Now that we’ve sorted out which accounts are needed and which ones aren’t, let’s talk about accessing them. This is where things get really tricky. You want a way for your executor (fancy legal word for “person who handles your will and affairs”) to be able to access all this stuff, but you also don’t want anyone else to be able to access that information. For example, you could write down all your passwords in a small notebook and stick it in a safe, but what if the safe gets compromised? If it’s a home safe, like a firebox, what if it gets stolen or cracked? If it’s a security-deposit box, what if the bank gets robbed and the thieves just take everything they can? Perhaps a better solution might be an encrypted USB stick, but you have to make sure that the person in question is comfortable decrypting it and has the password stored somewhere safe or can remember it. It’s also good to consider how you’re going to update the backup if you change any of your passwords. A possible solution might be using a reputable cloud-based password manager like Bitwarden and activating the Emergency Access feature. This is where a loved one can request account access and if you don’t deny it within a set period of time (I believe 7 days) the request is approved. The feature was made for exactly this type of situation. In the end I can’t tell you the best solution, just throwing out some ideas and considerations.

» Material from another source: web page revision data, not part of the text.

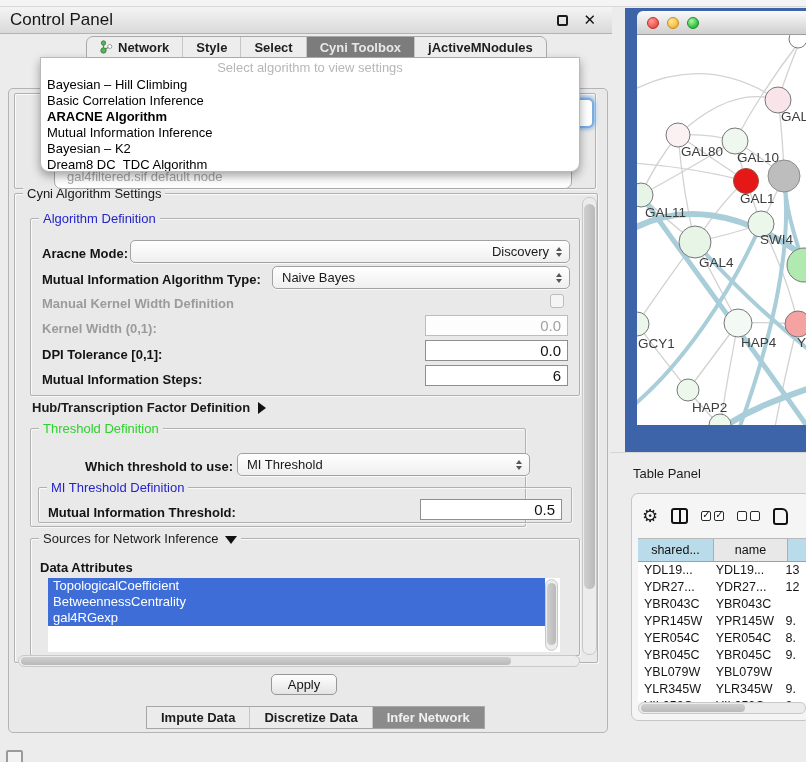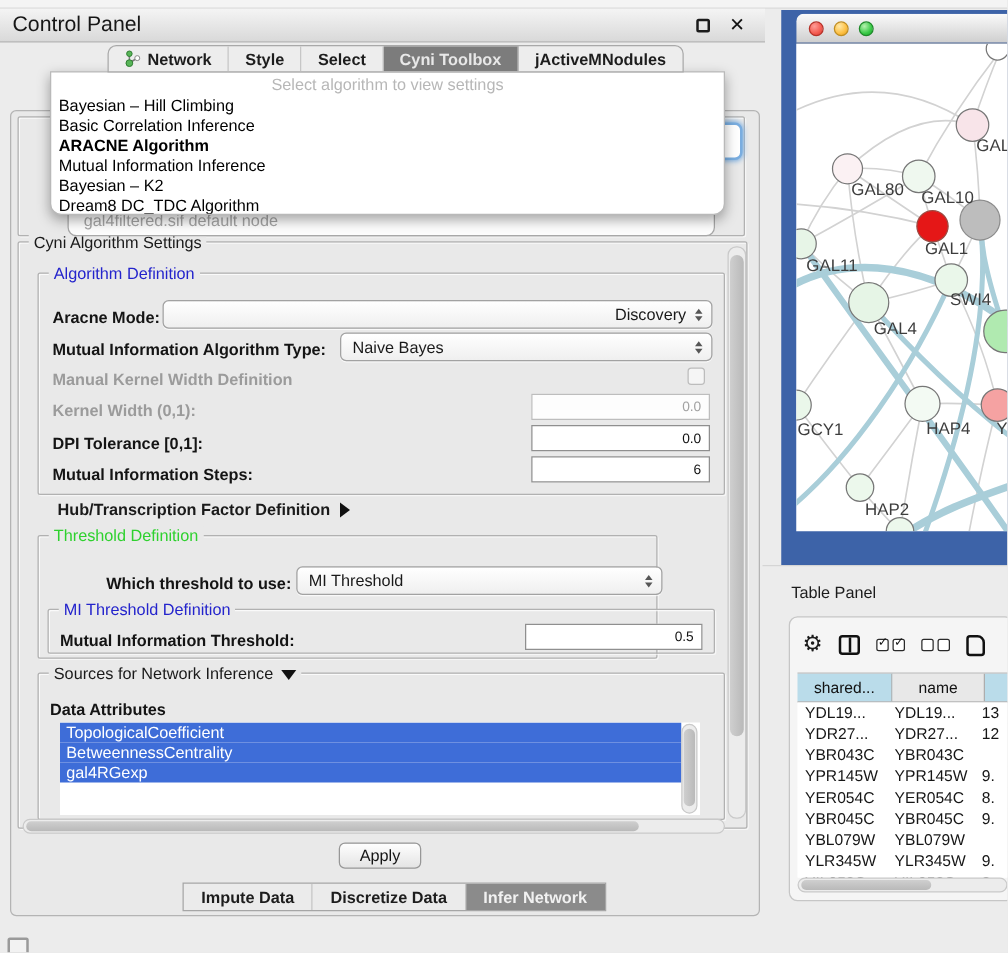--- a/index.html
+++ b/index.html
@@ -30,21 +30,21 @@
   .lbl{position:absolute;font-weight:bold;color:#141414;white-space:nowrap;}
   .lbl.dis{color:#9b9b9b;}
   
   .combo{position:absolute;background:linear-gradient(#ffffff,#efefef);border:1px solid #a2a2a2;border-radius:5px;
      display:flex;align-items:center;padding:0 20px 0 9px;cursor:pointer;box-shadow:0 1px 0 rgba(255,255,255,.7);}
   .combo .arrows{position:absolute;right:7px;top:50%;transform:translateY(-50%);display:flex;flex-direction:column;gap:2px;}
   .tri-up{width:0;height:0;border-left:3.5px solid transparent;border-right:3.5px solid transparent;border-bottom:4.5px solid #565656;}
   .tri-down{width:0;height:0;border-left:3.5px solid transparent;border-right:3.5px solid transparent;border-top:4.5px solid #565656;}
   
   .tfield{position:absolute;background:#fff;border:1px solid #8f8f8f;display:flex;align-items:center;justify-content:flex-end;
-     padding:0 6px;font-size:11px;color:#111;}
+     padding:0 6px;font-size:15px;color:#111;}
   .tfield.dis{color:#a2a2a2;border-color:#bdbdbd;background:#fdfdfd;}
   .checkbox{position:absolute;width:14px;height:14px;border:1px solid #bcbcbc;border-radius:3px;background:#f5f5f5;cursor:pointer;}
   
   .dropdown{position:absolute;left:40px;top:57px;width:540px;height:115px;background:#fff;border:1px solid #b9b9b9;
      border-radius:0 0 9px 9px;box-shadow:0 4px 10px rgba(0,0,0,.35);z-index:5;overflow:hidden;}
   .dd-ph{height:19px;line-height:19px;text-align:center;color:#b7b7b7;}
   .dd-item{height:16px;line-height:16px;padding-left:6px;color:#000;cursor:pointer;white-space:nowrap;}
   .dd-item.sel{font-weight:bold;}
   
   .bg-group{left:14px;top:93px;width:582px;height:96px;}
@@ -195,21 +195,21 @@
   </div>
   <span class="lbl" style="left:42px;top:347px;">DPI Tolerance [0,1]:</span>
   <div class="tfield" style="left:425px;top:340px;width:143px;height:21px;">
     <span>0.0</span>
   </div>
   <span class="lbl" style="left:42px;top:372px;">Mutual Information Steps:</span>
   <div class="tfield" style="left:425px;top:365px;width:143px;height:21px;">
     <span>6</span>
   </div>
 
-  <div class="expander" style="left:46px;top:400px;">
+  <div class="expander" style="left:32px;top:400px;">
     <span>Hub/Transcription Factor Definition</span>
     <span class="arrow-right"></span>
   </div>
 
   <div class="group" style="left:30px;top:428px;width:496px;height:99px;">
     <span class="gtitle t-green">Threshold Definition</span>
   </div>
   <span class="lbl" style="left:85px;top:459px;">Which threshold to use:</span>
   <div class="combo" style="left:237px;top:453px;width:293px;height:23px;">
     <span>MI Threshold</span>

If you’re reading this, I hope you’ve taken my advice to use two factor authentication. That means that while your accounts are incredibly secure, a backup stick full of passwords may not be enough for your executor or loved ones to access the required accounts. They’ll need access to your device with two factor on it. The solution here really depends a lot on how you execute 2FA. For example, if you use a hardware token, you could make your executor aware of this. Easy peasy. They now have your logins and your token (which they should’ve received when they took over your assets) and they can easily begin to access your accounts. If you use a software token, you could leave your device’s login information in your password backup (this is another reason you shouldn’t use biometric identification to unlock your devices). Going back to the Bitwarden idea, you could also store your 2FA keys there, giving whoever holds your Bitwarden account total access to everything. Overall this is a pretty simple consideration, you just have to make sure you’ve examined all angles and decided what works best for your situation.

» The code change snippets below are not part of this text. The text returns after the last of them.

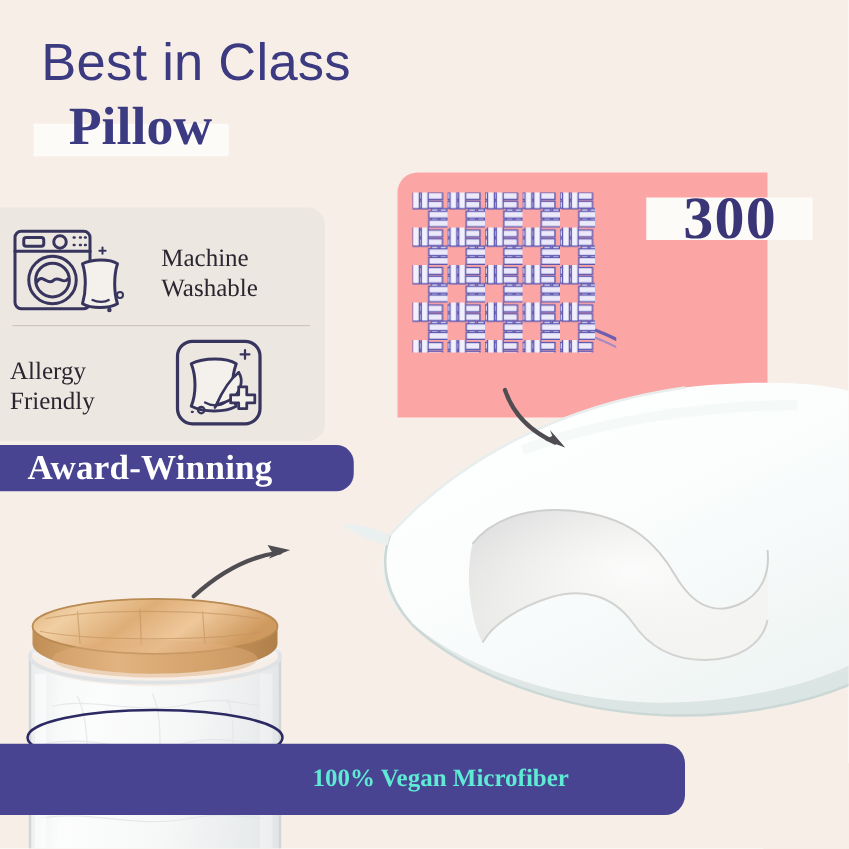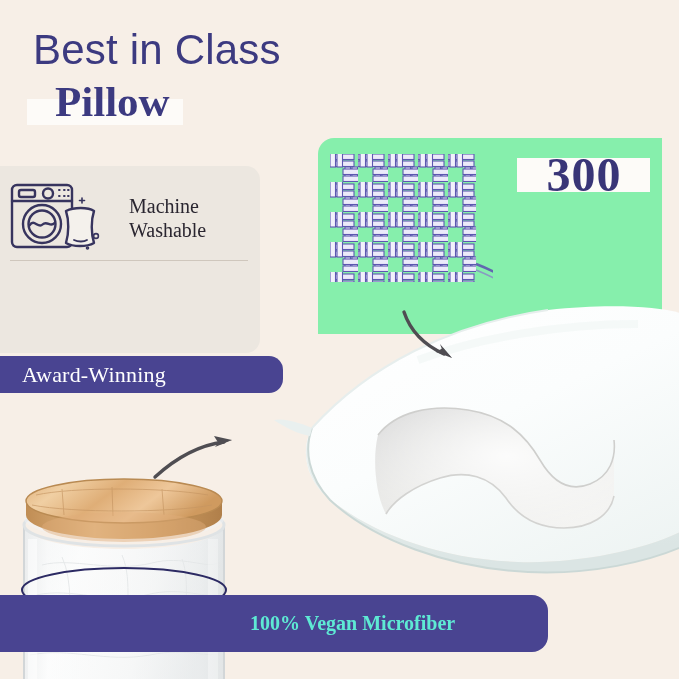--- a/index.html
+++ b/index.html
@@ -106,34 +106,34 @@
     background: #494491;
     border-radius: 0 14px 14px 0;
     display: flex;
     align-items: center;
     z-index: 30;
   }
   .award-text {
     margin-left: 42px;
     color: #ffffff;
     font-family: "Liberation Serif", serif;
-    font-size: 22px;
-    font-weight: 400;
+    font-size: 28px;
+    font-weight: 700;
     letter-spacing: 0.2px;
     white-space: nowrap;
   }
 
   
   .thread-card {
     position: absolute;
     left: 318px;
     top: 138px;
-    width: 344px;
+    width: 296px;
     height: 196px;
-    background: #86efac;
+    background: #fca5a5;
     border-radius: 16px 0 0 0;
     z-index: 10;
   }
   .weave-wrap {
     position: absolute;
     left: 10px;
     top: 14px;
     width: 165px;
     height: 148px;
   }
@@ -456,20 +456,49 @@
             <circle cx="79.5" cy="68" r="1"></circle>
           </g>
         </svg>
       </div>
       <div style="margin-left:14px;">
         <div class="feature-label">Machine</div>
         <div class="feature-label">Washable</div>
       </div>
     </div>
 
+    <div class="feature-row feature-row-2">
+      <div style="width:116px;">
+        <div class="feature-label">Allergy</div>
+        <div class="feature-label">Friendly</div>
+      </div>
+      <div class="icon-box">
+        <svg width="72" height="72" viewBox="0 0 72 72" xmlns="http://www.w3.org/2000/svg">
+          <rect x="3" y="3" width="66" height="66" rx="12" fill="none" stroke="#37345e" stroke-width="2.6"></rect>
+
+          <path d="M 14 21 C 24 16, 42 16, 50 21 C 46 32, 46 46, 50 55
+                   C 41 60, 24 60, 14 55 C 18 45, 18 31, 14 21 Z" fill="#f4f1ec" stroke="#37345e" stroke-width="2.4" stroke-linejoin="round"></path>
+          <path d="M 25 52 C 30 55, 37 55, 41 52" fill="none" stroke="#37345e" stroke-width="1.8" stroke-linecap="round"></path>
+
+          <path d="M 52 28 C 45 36, 38 46, 33 56" fill="none" stroke="#37345e" stroke-width="2.2" stroke-linecap="round"></path>
+          <path d="M 52 28 C 56 34, 54 44, 45 50 C 41 52, 37 53, 34 54
+                   C 38 45, 44 34, 52 28 Z" fill="#f4f1ec" stroke="#37345e" stroke-width="2.2" stroke-linejoin="round"></path>
+
+          <path d="M 50 50 L 57 50 L 57 43 L 64 43 L 64 50 L 71 50
+                   L 71 57 L 64 57 L 64 62 L 57 62 L 57 57 L 50 57 Z" fill="#f4f1ec" stroke="#37345e" stroke-width="2.4" stroke-linejoin="round" transform="translate(-6,-1) scale(0.92) translate(6,1)"></path>
+
+          <g fill="none" stroke="#37345e" stroke-width="1.8" stroke-linecap="round">
+            <line x1="57" y1="10" x2="57" y2="17"></line>
+            <line x1="53.5" y1="13.5" x2="60.5" y2="13.5"></line>
+            <circle cx="22" cy="58" r="2.6"></circle>
+            <line x1="14.5" y1="59.5" x2="15.2" y2="59.5"></line>
+          </g>
+        </svg>
+      </div>
+    </div>
   </div>
 
   <div class="award-banner">
     <span class="award-text">Award-Winning</span>
   </div>
 
   <div class="arrow-layer">
     <svg width="679" height="679" viewBox="0 0 679 679" xmlns="http://www.w3.org/2000/svg">
 
       <g>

Once again, I’m not recommending any specific procedures. I’m also not trying to bum anyone out with death talk, but it’s important that we remember that this stuff is inevitable and you can save your loved ones a lot of headache with just a simple document that says “here’s what to do with my body, my stuff, and the information necessary to make that happen.” They’re already going to have a hard enough time coping with losing you, so try to be considerate and make the process a little less stressful on them.